> [Material provided]
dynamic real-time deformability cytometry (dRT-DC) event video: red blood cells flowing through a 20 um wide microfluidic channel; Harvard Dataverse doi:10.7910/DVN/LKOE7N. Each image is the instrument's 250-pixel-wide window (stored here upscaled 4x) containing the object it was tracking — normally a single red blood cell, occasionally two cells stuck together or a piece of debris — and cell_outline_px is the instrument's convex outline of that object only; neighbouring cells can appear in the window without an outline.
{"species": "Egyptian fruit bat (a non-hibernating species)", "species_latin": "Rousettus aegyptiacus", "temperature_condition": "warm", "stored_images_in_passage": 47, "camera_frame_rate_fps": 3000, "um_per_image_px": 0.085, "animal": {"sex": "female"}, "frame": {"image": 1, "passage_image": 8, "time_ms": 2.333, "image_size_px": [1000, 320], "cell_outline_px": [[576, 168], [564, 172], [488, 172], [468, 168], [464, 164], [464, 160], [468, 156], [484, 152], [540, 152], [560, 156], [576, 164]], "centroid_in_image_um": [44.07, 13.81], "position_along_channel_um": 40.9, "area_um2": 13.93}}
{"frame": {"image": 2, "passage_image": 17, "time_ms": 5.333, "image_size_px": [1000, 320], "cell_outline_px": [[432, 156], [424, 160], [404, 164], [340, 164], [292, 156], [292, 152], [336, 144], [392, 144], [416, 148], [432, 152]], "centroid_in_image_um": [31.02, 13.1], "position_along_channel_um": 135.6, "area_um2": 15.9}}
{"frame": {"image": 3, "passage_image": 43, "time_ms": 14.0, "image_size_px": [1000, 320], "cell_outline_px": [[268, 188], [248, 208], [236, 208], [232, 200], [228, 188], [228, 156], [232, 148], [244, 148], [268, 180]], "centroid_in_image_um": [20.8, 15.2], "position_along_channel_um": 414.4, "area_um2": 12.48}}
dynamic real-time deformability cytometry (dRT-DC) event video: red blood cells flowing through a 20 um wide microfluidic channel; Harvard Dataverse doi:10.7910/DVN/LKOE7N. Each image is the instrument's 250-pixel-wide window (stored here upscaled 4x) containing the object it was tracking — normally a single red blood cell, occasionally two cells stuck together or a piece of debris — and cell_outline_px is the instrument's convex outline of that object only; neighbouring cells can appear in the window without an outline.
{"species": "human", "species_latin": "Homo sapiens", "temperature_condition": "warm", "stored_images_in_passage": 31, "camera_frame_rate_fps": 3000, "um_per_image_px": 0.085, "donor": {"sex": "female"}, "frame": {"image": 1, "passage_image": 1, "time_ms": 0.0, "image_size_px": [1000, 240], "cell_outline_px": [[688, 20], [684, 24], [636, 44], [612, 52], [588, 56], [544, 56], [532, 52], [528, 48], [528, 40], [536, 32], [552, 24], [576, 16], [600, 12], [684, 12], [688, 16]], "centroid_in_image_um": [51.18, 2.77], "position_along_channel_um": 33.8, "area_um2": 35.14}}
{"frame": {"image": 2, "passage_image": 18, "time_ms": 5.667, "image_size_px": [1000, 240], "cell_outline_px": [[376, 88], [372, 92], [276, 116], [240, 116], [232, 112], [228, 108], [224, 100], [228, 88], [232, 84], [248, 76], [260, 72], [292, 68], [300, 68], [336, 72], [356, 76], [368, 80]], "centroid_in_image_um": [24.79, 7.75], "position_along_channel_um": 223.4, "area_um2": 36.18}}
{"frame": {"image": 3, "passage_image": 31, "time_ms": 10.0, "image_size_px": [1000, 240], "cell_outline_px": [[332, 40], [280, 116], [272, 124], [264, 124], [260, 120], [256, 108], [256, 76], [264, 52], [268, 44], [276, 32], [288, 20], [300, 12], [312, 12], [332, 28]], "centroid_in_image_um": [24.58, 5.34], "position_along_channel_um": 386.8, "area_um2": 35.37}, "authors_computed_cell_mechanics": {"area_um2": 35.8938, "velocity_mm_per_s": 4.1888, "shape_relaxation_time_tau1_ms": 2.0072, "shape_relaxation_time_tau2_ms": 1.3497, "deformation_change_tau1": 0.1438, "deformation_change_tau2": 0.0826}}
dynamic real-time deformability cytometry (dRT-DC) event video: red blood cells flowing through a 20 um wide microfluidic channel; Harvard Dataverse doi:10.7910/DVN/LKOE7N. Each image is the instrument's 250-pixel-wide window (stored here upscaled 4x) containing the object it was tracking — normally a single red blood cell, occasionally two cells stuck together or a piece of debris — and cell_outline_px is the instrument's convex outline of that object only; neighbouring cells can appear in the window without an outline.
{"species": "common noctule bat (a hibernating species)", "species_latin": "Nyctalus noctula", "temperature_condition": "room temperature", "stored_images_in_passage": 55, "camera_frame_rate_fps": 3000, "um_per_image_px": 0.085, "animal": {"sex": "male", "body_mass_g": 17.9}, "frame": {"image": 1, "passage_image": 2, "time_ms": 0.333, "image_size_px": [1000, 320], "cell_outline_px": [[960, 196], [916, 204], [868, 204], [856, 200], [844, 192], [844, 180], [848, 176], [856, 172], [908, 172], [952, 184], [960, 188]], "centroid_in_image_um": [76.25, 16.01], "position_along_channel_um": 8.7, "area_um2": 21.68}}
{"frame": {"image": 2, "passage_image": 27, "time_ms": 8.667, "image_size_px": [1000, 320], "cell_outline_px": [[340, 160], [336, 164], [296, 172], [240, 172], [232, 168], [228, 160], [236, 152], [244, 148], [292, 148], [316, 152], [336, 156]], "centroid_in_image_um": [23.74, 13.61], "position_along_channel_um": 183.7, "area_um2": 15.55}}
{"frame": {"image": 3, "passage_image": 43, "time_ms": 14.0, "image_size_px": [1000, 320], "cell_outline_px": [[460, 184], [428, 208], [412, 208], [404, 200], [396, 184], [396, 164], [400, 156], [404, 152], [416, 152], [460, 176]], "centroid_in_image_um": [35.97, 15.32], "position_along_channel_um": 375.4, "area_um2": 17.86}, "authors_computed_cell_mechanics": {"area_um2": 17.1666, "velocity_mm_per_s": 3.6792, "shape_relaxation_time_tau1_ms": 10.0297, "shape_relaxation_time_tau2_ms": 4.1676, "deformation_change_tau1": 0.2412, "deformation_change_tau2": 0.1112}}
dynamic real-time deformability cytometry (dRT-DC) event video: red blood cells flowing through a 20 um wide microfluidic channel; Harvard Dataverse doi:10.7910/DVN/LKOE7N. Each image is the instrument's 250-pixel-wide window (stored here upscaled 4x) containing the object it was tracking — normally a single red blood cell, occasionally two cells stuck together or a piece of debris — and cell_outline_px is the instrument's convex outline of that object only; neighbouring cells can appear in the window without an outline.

> [Exercise instructions]
Everything in the listing above should be restated exactly.

> [Response]
dynamic real-time deformability cytometry (dRT-DC) event video: red blood cells flowing through a 20 um wide microfluidic channel; Harvard Dataverse doi:10.7910/DVN/LKOE7N. Each image is the instrument's 250-pixel-wide window (stored here upscaled 4x) containing the object it was tracking — normally a single red blood cell, occasionally two cells stuck together or a piece of debris — and cell_outline_px is the instrument's convex outline of that object only; neighbouring cells can appear in the window without an outline.
{"species": "Egyptian fruit bat (a non-hibernating species)", "species_latin": "Rousettus aegyptiacus", "temperature_condition": "warm", "stored_images_in_passage": 47, "camera_frame_rate_fps": 3000, "um_per_image_px": 0.085, "animal": {"sex": "female"}, "frame": {"image": 1, "passage_image": 8, "time_ms": 2.333, "image_size_px": [1000, 320], "cell_outline_px": [[576, 168], [564, 172], [488, 172], [468, 168], [464, 164], [464, 160], [468, 156], [484, 152], [540, 152], [560, 156], [576, 164]], "centroid_in_image_um": [44.07, 13.81], "position_along_channel_um": 40.9, "area_um2": 13.93}}
{"frame": {"image": 2, "passage_image": 17, "time_ms": 5.333, "image_size_px": [1000, 320], "cell_outline_px": [[432, 156], [424, 160], [404, 164], [340, 164], [292, 156], [292, 152], [336, 144], [392, 144], [416, 148], [432, 152]], "centroid_in_image_um": [31.02, 13.1], "position_along_channel_um": 135.6, "area_um2": 15.9}}
{"frame": {"image": 3, "passage_image": 43, "time_ms": 14.0, "image_size_px": [1000, 320], "cell_outline_px": [[268, 188], [248, 208], [236, 208], [232, 200], [228, 188], [228, 156], [232, 148], [244, 148], [268, 180]], "centroid_in_image_um": [20.8, 15.2], "position_along_channel_um": 414.4, "area_um2": 12.48}}
dynamic real-time deformability cytometry (dRT-DC) event video: red blood cells flowing through a 20 um wide microfluidic channel; Harvard Dataverse doi:10.7910/DVN/LKOE7N. Each image is the instrument's 250-pixel-wide window (stored here upscaled 4x) containing the object it was tracking — normally a single red blood cell, occasionally two cells stuck together or a piece of debris — and cell_outline_px is the instrument's convex outline of that object only; neighbouring cells can appear in the window without an outline.
{"species": "human", "species_latin": "Homo sapiens", "temperature_condition": "warm", "stored_images_in_passage": 31, "camera_frame_rate_fps": 3000, "um_per_image_px": 0.085, "donor": {"sex": "female"}, "frame": {"image": 1, "passage_image": 1, "time_ms": 0.0, "image_size_px": [1000, 240], "cell_outline_px": [[688, 20], [684, 24], [636, 44], [612, 52], [588, 56], [544, 56], [532, 52], [528, 48], [528, 40], [536, 32], [552, 24], [576, 16], [600, 12], [684, 12], [688, 16]], "centroid_in_image_um": [51.18, 2.77], "position_along_channel_um": 33.8, "area_um2": 35.14}}
{"frame": {"image": 2, "passage_image": 18, "time_ms": 5.667, "image_size_px": [1000, 240], "cell_outline_px": [[376, 88], [372, 92], [276, 116], [240, 116], [232, 112], [228, 108], [224, 100], [228, 88], [232, 84], [248, 76], [260, 72], [292, 68], [300, 68], [336, 72], [356, 76], [368, 80]], "centroid_in_image_um": [24.79, 7.75], "position_along_channel_um": 223.4, "area_um2": 36.18}}
{"frame": {"image": 3, "passage_image": 31, "time_ms": 10.0, "image_size_px": [1000, 240], "cell_outline_px": [[332, 40], [280, 116], [272, 124], [264, 124], [260, 120], [256, 108], [256, 76], [264, 52], [268, 44], [276, 32], [288, 20], [300, 12], [312, 12], [332, 28]], "centroid_in_image_um": [24.58, 5.34], "position_along_channel_um": 386.8, "area_um2": 35.37}, "authors_computed_cell_mechanics": {"area_um2": 35.8938, "velocity_mm_per_s": 4.1888, "shape_relaxation_time_tau1_ms": 2.0072, "shape_relaxation_time_tau2_ms": 1.3497, "deformation_change_tau1": 0.1438, "deformation_change_tau2": 0.0826}}
dynamic real-time deformability cytometry (dRT-DC) event video: red blood cells flowing through a 20 um wide microfluidic channel; Harvard Dataverse doi:10.7910/DVN/LKOE7N. Each image is the instrument's 250-pixel-wide window (stored here upscaled 4x) containing the object it was tracking — normally a single red blood cell, occasionally two cells stuck together or a piece of debris — and cell_outline_px is the instrument's convex outline of that object only; neighbouring cells can appear in the window without an outline.
{"species": "common noctule bat (a hibernating species)", "species_latin": "Nyctalus noctula", "temperature_condition": "room temperature", "stored_images_in_passage": 55, "camera_frame_rate_fps": 3000, "um_per_image_px": 0.085, "animal": {"sex": "male", "body_mass_g": 17.9}, "frame": {"image": 1, "passage_image": 2, "time_ms": 0.333, "image_size_px": [1000, 320], "cell_outline_px": [[960, 196], [916, 204], [868, 204], [856, 200], [844, 192], [844, 180], [848, 176], [856, 172], [908, 172], [952, 184], [960, 188]], "centroid_in_image_um": [76.25, 16.01], "position_along_channel_um": 8.7, "area_um2": 21.68}}
{"frame": {"image": 2, "passage_image": 27, "time_ms": 8.667, "image_size_px": [1000, 320], "cell_outline_px": [[340, 160], [336, 164], [296, 172], [240, 172], [232, 168], [228, 160], [236, 152], [244, 148], [292, 148], [316, 152], [336, 156]], "centroid_in_image_um": [23.74, 13.61], "position_along_channel_um": 183.7, "area_um2": 15.55}}
{"frame": {"image": 3, "passage_image": 43, "time_ms": 14.0, "image_size_px": [1000, 320], "cell_outline_px": [[460, 184], [428, 208], [412, 208], [404, 200], [396, 184], [396, 164], [400, 156], [404, 152], [416, 152], [460, 176]], "centroid_in_image_um": [35.97, 15.32], "position_along_channel_um": 375.4, "area_um2": 17.86}, "authors_computed_cell_mechanics": {"area_um2": 17.1666, "velocity_mm_per_s": 3.6792, "shape_relaxation_time_tau1_ms": 10.0297, "shape_relaxation_time_tau2_ms": 4.1676, "deformation_change_tau1": 0.2412, "deformation_change_tau2": 0.1112}}
dynamic real-time deformability cytometry (dRT-DC) event video: red blood cells flowing through a 20 um wide microfluidic channel; Harvard Dataverse doi:10.7910/DVN/LKOE7N. Each image is the instrument's 250-pixel-wide window (stored here upscaled 4x) containing the object it was tracking — normally a single red blood cell, occasionally two cells stuck together or a piece of debris — and cell_outline_px is the instrument's convex outline of that object only; neighbouring cells can appear in the window without an outline.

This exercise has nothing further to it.